#### WORKING DATA ####

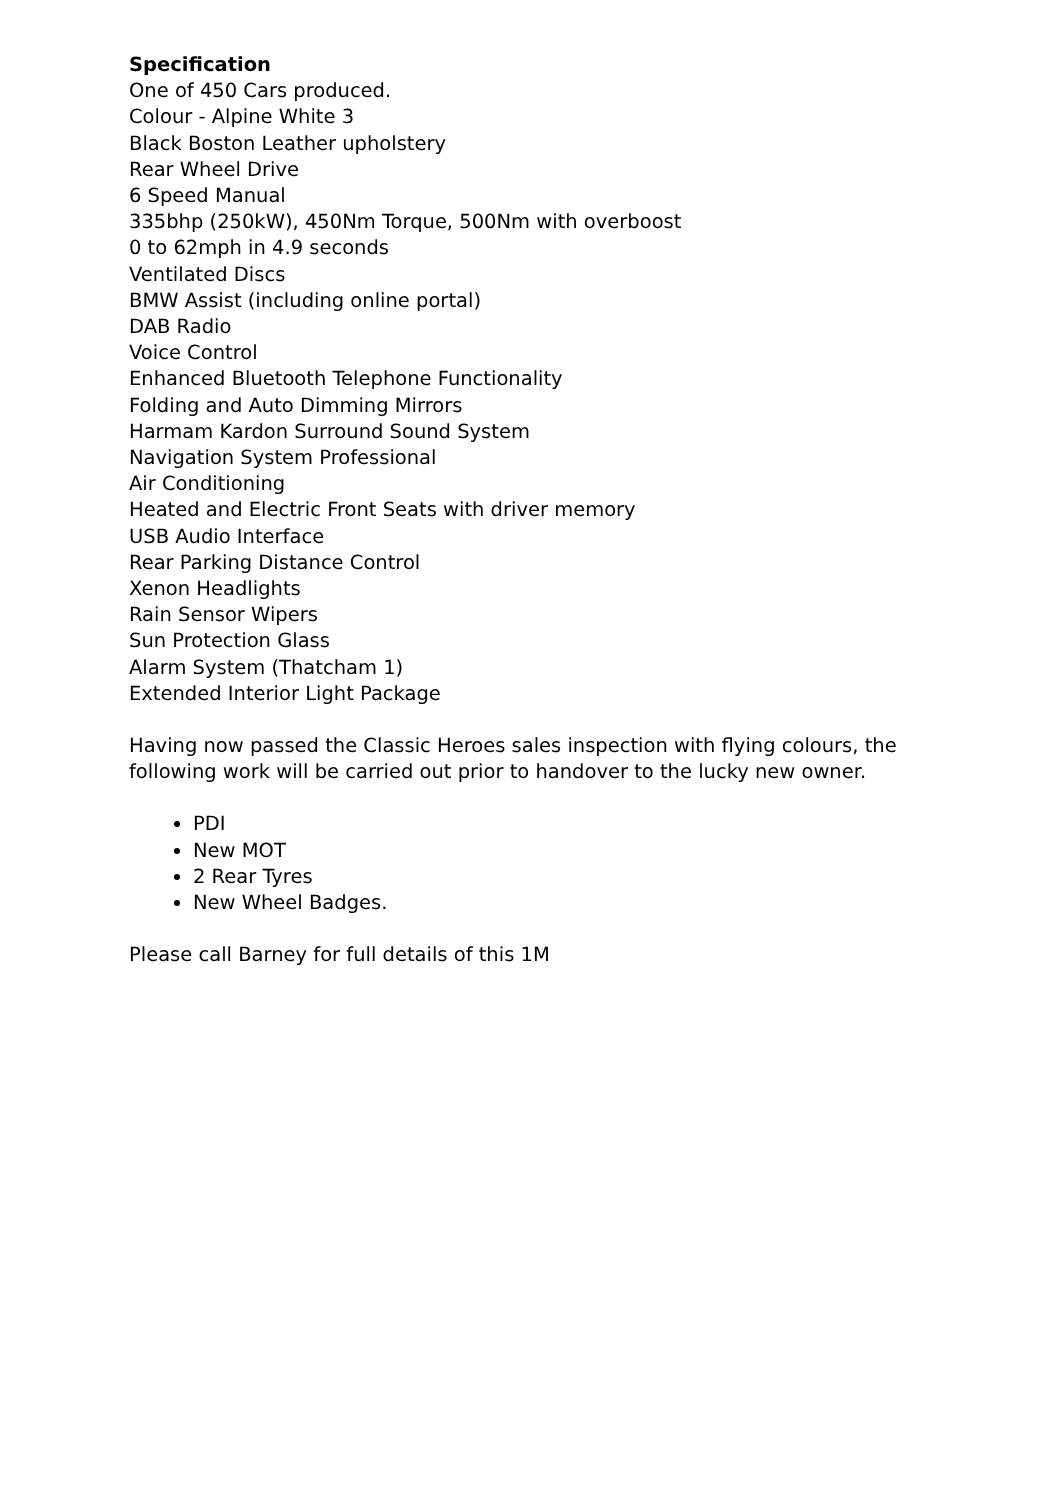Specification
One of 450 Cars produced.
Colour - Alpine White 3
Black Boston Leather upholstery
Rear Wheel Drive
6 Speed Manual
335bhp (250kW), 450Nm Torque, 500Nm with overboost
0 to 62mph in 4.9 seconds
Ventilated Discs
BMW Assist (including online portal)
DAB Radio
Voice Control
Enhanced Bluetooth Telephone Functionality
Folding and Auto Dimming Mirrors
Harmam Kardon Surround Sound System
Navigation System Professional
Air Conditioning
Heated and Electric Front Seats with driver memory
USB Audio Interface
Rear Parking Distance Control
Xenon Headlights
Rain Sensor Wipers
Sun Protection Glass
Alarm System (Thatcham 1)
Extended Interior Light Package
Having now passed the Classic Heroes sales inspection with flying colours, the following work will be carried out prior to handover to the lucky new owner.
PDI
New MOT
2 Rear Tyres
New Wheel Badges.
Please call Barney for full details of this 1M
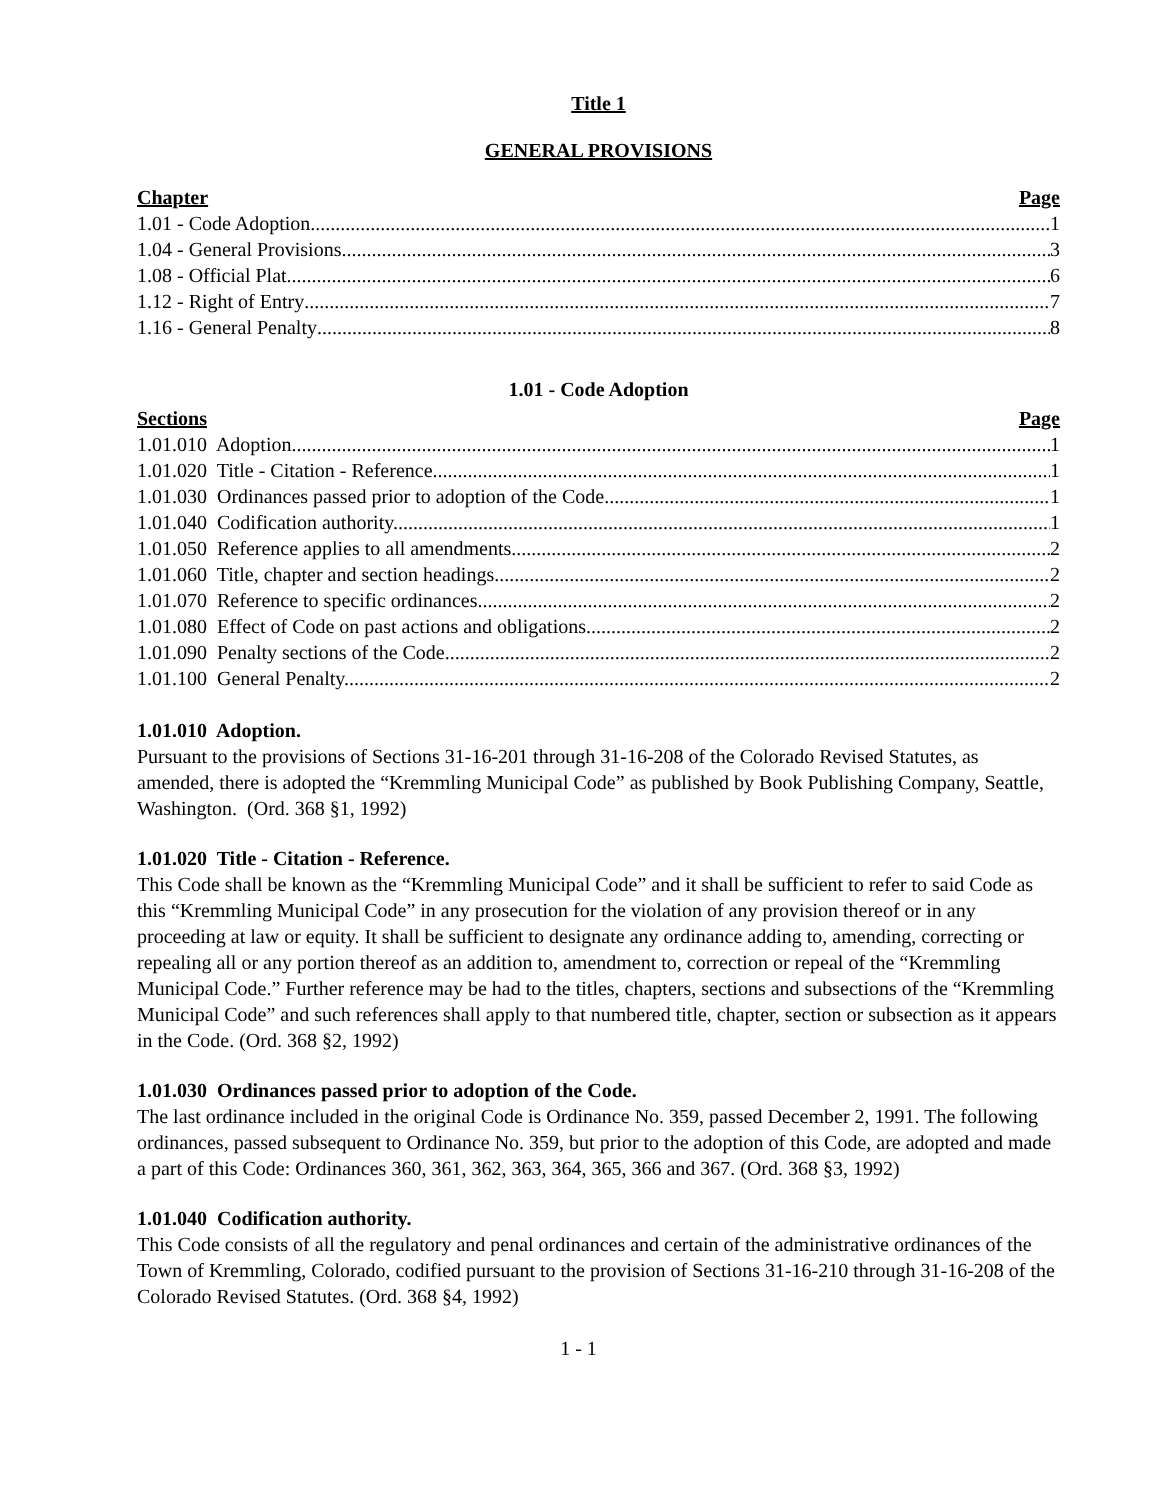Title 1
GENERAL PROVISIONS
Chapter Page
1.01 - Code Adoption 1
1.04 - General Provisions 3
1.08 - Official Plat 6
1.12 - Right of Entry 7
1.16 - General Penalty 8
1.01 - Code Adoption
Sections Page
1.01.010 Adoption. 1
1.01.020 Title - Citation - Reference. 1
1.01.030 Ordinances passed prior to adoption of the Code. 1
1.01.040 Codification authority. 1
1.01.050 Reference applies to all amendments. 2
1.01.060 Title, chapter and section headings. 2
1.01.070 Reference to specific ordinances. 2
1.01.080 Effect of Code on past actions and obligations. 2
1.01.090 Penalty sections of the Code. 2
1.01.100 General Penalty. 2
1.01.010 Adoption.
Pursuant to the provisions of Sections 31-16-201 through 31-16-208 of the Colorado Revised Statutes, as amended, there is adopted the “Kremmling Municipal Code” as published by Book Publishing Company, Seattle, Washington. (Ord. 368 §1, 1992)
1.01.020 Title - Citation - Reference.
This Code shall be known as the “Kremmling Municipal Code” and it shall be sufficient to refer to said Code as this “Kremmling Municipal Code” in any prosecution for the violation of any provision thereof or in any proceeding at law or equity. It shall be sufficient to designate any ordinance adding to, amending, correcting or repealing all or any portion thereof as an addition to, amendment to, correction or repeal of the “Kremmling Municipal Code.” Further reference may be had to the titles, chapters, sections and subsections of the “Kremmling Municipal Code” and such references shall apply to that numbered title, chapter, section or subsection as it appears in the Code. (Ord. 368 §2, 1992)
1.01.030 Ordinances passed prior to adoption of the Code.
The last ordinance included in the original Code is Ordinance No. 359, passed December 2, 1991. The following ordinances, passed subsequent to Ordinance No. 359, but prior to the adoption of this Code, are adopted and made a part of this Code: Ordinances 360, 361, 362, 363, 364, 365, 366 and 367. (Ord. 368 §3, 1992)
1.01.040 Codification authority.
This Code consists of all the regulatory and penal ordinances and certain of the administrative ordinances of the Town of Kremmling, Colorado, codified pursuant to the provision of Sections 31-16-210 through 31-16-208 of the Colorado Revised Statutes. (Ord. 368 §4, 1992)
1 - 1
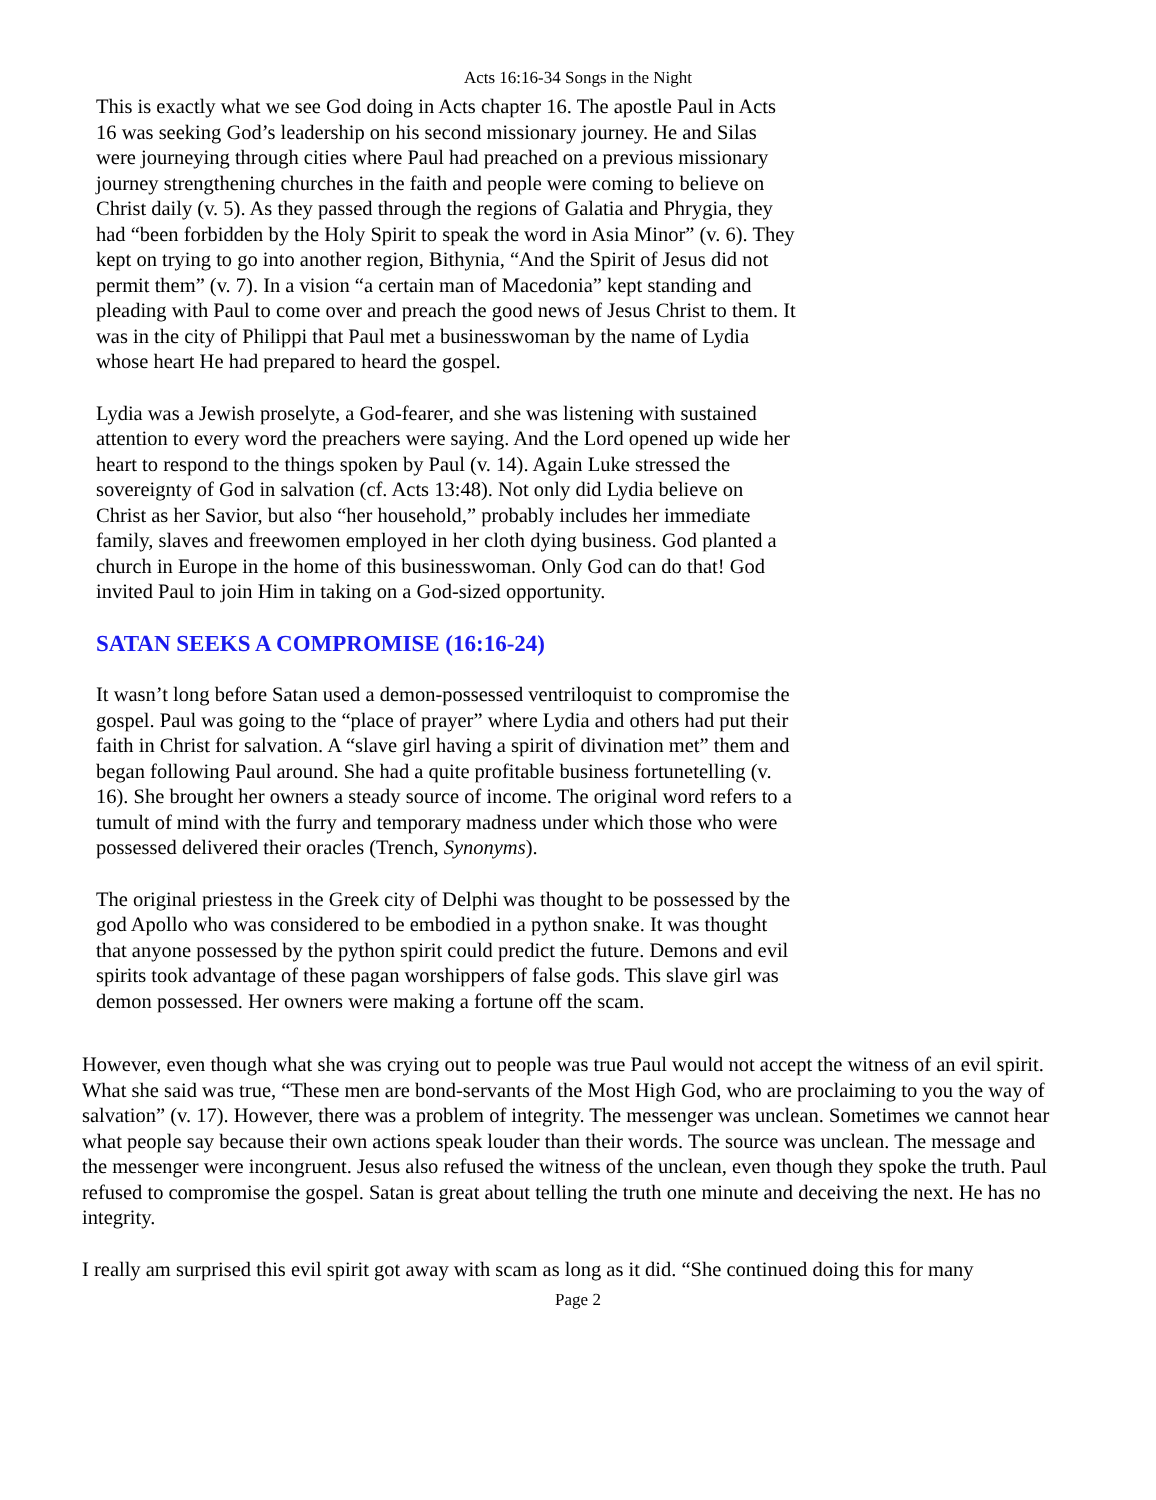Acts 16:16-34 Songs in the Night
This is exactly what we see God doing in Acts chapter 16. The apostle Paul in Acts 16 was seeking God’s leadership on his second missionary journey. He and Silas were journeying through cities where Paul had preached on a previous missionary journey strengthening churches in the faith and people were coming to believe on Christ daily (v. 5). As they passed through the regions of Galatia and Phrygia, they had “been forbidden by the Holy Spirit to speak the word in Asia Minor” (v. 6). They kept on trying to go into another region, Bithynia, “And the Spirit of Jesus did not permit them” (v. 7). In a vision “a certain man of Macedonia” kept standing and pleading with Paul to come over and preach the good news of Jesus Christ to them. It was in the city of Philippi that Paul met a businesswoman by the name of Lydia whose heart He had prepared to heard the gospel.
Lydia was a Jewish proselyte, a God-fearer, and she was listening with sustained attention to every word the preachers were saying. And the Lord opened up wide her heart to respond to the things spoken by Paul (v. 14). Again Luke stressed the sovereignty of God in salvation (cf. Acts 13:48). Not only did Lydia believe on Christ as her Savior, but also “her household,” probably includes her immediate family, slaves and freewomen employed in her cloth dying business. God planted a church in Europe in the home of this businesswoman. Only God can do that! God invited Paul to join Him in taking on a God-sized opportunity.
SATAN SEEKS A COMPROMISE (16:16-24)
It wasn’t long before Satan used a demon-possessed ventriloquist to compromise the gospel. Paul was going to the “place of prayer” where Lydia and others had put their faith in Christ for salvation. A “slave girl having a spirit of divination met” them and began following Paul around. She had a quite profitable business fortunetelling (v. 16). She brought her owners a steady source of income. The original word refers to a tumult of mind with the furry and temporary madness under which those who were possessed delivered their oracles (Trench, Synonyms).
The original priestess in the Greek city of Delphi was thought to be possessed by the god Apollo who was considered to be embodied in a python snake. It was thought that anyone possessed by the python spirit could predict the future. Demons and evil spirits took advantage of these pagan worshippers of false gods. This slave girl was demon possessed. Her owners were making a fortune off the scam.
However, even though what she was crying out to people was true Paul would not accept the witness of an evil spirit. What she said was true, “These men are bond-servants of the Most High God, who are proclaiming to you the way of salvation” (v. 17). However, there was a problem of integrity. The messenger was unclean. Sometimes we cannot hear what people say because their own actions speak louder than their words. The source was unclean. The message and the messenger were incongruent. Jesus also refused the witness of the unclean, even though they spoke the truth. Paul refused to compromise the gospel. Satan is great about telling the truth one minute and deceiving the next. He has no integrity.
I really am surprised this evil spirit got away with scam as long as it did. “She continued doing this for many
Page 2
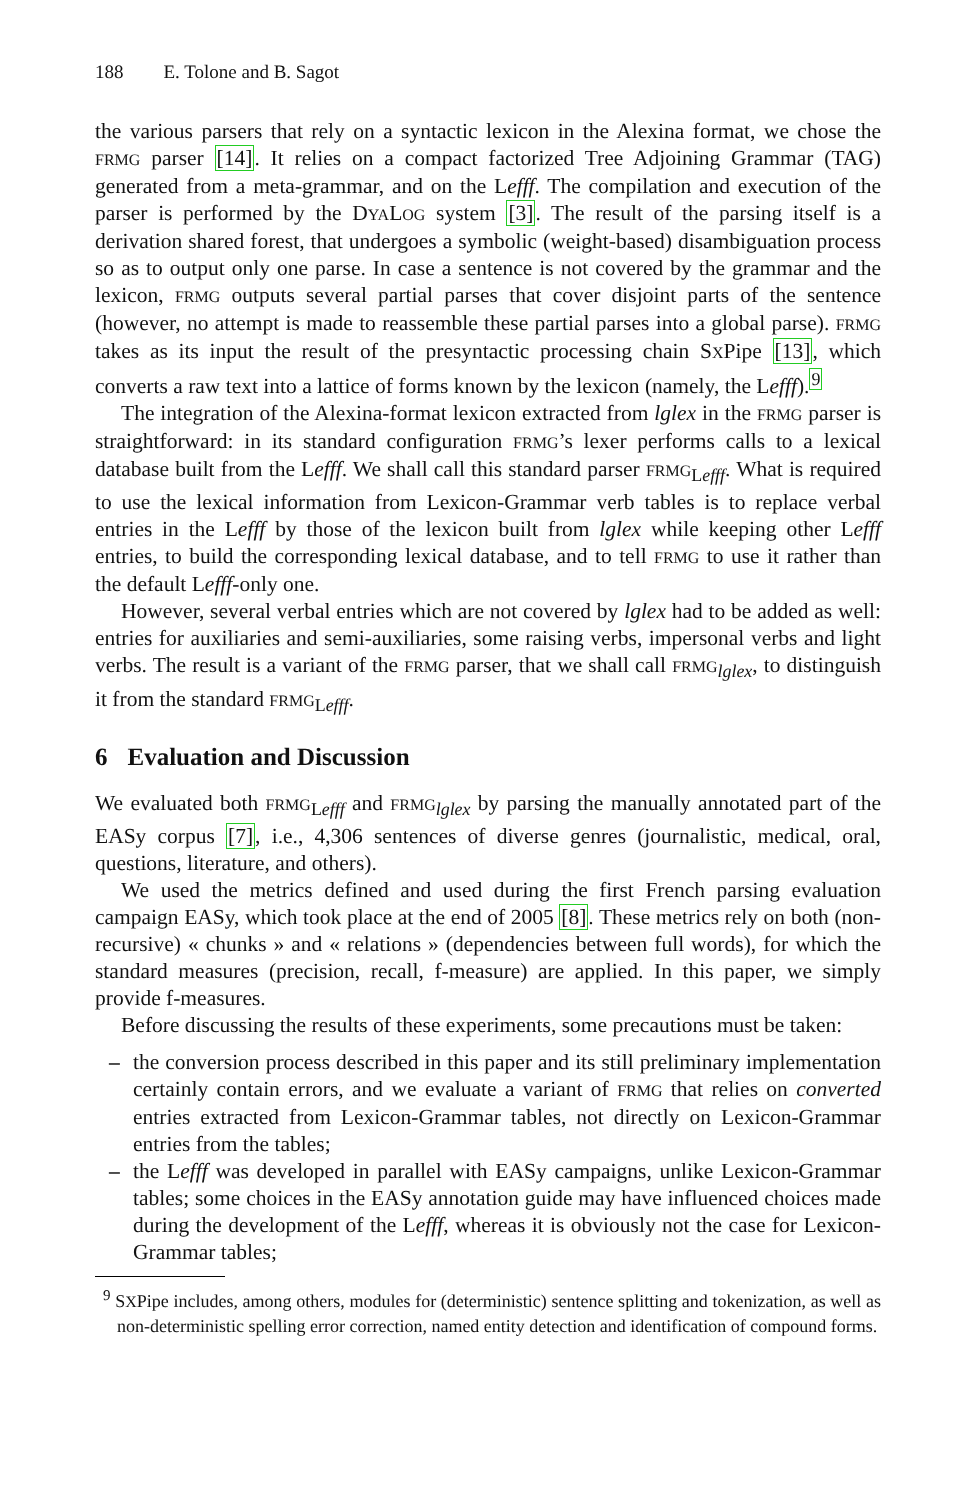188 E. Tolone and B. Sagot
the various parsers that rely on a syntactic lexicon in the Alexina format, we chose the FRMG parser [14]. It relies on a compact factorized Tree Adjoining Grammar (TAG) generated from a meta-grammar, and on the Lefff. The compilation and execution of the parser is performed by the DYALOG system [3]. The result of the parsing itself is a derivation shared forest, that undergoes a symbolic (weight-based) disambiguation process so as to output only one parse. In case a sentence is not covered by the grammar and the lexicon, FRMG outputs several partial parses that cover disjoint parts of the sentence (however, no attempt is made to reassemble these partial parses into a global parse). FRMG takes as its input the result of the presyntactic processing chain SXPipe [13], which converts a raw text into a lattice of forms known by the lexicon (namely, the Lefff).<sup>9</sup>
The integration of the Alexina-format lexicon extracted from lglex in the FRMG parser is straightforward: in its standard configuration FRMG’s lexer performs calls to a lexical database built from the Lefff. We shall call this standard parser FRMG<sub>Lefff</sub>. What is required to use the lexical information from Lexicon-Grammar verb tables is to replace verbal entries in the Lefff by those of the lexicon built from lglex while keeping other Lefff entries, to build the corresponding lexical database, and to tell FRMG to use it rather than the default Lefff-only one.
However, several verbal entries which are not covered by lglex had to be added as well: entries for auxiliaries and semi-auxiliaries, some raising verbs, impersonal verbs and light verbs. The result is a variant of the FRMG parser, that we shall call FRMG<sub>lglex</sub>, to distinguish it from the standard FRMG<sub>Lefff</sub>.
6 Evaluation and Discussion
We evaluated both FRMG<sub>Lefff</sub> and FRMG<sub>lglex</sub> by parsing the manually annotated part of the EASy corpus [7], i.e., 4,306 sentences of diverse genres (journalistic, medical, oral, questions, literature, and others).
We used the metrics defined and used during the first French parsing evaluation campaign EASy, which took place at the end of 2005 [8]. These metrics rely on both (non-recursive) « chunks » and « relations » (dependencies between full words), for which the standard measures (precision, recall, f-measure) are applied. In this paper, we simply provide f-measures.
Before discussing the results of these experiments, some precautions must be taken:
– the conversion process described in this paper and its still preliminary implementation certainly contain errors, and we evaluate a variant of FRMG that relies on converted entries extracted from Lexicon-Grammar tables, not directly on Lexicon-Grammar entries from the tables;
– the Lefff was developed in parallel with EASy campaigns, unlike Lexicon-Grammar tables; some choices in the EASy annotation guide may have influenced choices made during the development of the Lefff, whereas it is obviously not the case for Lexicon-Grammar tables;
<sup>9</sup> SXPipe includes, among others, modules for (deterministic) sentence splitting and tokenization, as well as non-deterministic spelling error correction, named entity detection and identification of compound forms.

####

» ABOUT THIS TASK: Where a line in the material contains "relies", copy that line.

» EXPECTED ANSWER:
the various parsers that rely on a syntactic lexicon in the Alexina format, we chose the FRMG parser [14]. It relies on a compact factorized Tree Adjoining Grammar (TAG) generated from a meta-grammar, and on the Lefff. The compilation and execution of the parser is performed by the DYALOG system [3]. The result of the parsing itself is a derivation shared forest, that undergoes a symbolic (weight-based) disambiguation process so as to output only one parse. In case a sentence is not covered by the grammar and the lexicon, FRMG outputs several partial parses that cover disjoint parts of the sentence (however, no attempt is made to reassemble these partial parses into a global parse). FRMG takes as its input the result of the presyntactic processing chain SXPipe [13], which converts a raw text into a lattice of forms known by the lexicon (namely, the Lefff).<sup>9</sup>
– the conversion process described in this paper and its still preliminary implementation certainly contain errors, and we evaluate a variant of FRMG that relies on converted entries extracted from Lexicon-Grammar tables, not directly on Lexicon-Grammar entries from the tables;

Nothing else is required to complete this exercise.